Bien dormir prévient-il la démence? Ce que la science sait déjà (et ce qu'elle ne sait pas encore)

Je dors mal depuis des années — je me réveille plusieurs fois et me sens rarement reposée. J'ai lu que mal dormir augmente le risque d'Alzheimer. Dois-je m'inquiéter?

Séparons ce que l'on sait de ce que l'on ne sait pas encore — car sur ce sujet, beaucoup de titres alarmistes circulent.

Ce que dit l'OMS — la partie honnête d'abord

Les directives sont claires: dans le but spécifique de réduire le risque de déclin cognitif et de démence, il n'y a pas encore suffisamment de preuves pour recommander des interventions d'amélioration du sommeil ou le traitement des troubles du cycle veille-sommeil. Les études qui lient le mauvais sommeil à la démence sont principalement observationnelles — elles montrent une association, mais ne prouvent pas que traiter le sommeil prévient la maladie (d'autant plus que le sommeil altéré peut être un signe précoce, et non une cause).

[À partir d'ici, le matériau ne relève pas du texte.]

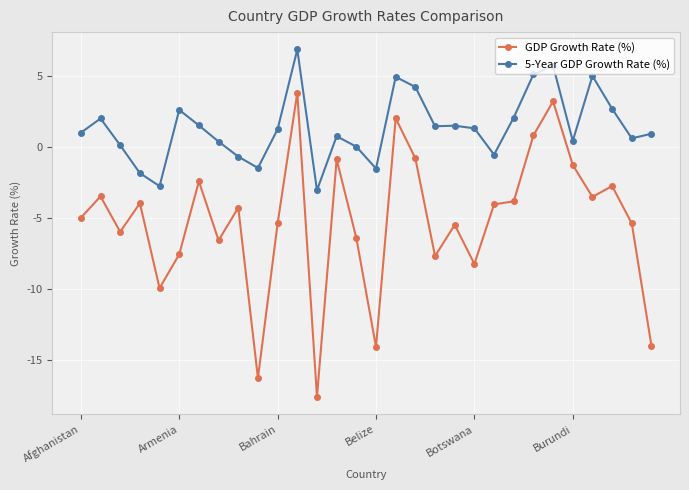

True or false: GDP Growth Rate (%) and 5-Year GDP Growth Rate (%) cross at least once.

False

Et maintenant l'autre partie: dormez bien quand même

La même OMS affirme que maintenir un bon sommeil — suffisamment d'heures, un sommeil continu et réparateur — est conseillé tout au long de la vie, pour la santé générale et le bien-être. Mal dormir des années durant affecte l'humeur, la tension, le poids, la concentration et la qualité de vie — des raisons plus que suffisantes pour s'occuper du problème, sans avoir besoin de la démence comme menace.

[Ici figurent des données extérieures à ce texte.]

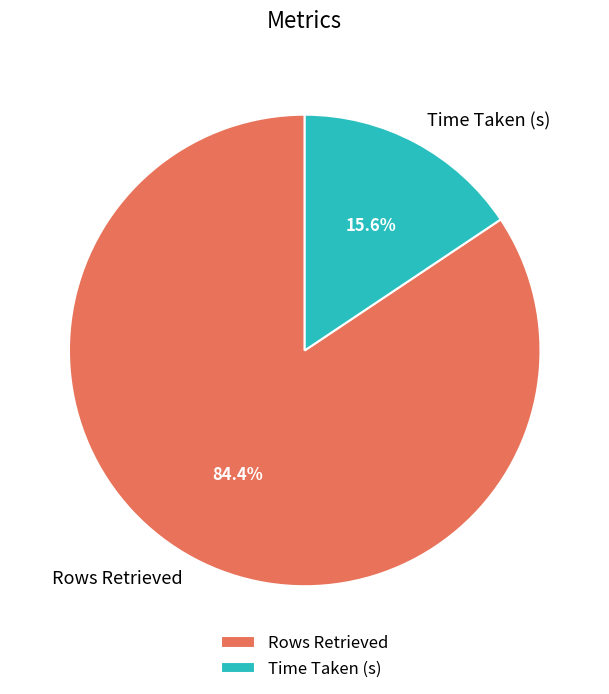

Rank the categories by value from lowest to highest.

Time Taken (s), Rows Retrieved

Que faire de votre insomnie

L'insomnie chronique avec un sommeil non réparateur mérite une discussion avec le médecin — non pas pour des "somnifères" (qui sont rarement une solution à long terme), mais pour comprendre la cause: apnée du sommeil (très sous-diagnostiquée, surtout si vous ronflez ou vous réveillez fatiguée), anxiété ou dépression, médicaments qui interfèrent, ou habitudes qui peuvent être corrigées. L'hygiène du sommeil aide: horaires réguliers, chambre sombre et fraîche, pas d'écrans dans la dernière heure, caféine uniquement le matin, alcool avec modération (il perturbe le sommeil, contrairement à sa réputation).

En résumé

Ne vous inquiétez pas des titres — la science n'a pas encore prouvé ce lien causal. Mais n'ignorez pas non plus des années de mauvaises nuits: prenez soin de votre sommeil pour ce qu'il vaut déjà aujourd'hui. Si la prévention de la démence est votre préoccupation, les fronts avec les preuves les plus solides sont autres: mouvement, tabac, alcool, alimentation et santé vasculaire.